▸ **Problem to solve**:
From the first line to the last, reproduce the records exactly.

▸ **Material provided**:

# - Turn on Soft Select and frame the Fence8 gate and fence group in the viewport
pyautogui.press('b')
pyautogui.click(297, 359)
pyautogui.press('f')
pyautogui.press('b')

▸ **Answer box**:
# - Turn on Soft Select and frame the Fence8 gate and fence group in the viewport
pyautogui.press('b')
pyautogui.click(297, 359)
pyautogui.press('f')
pyautogui.press('b')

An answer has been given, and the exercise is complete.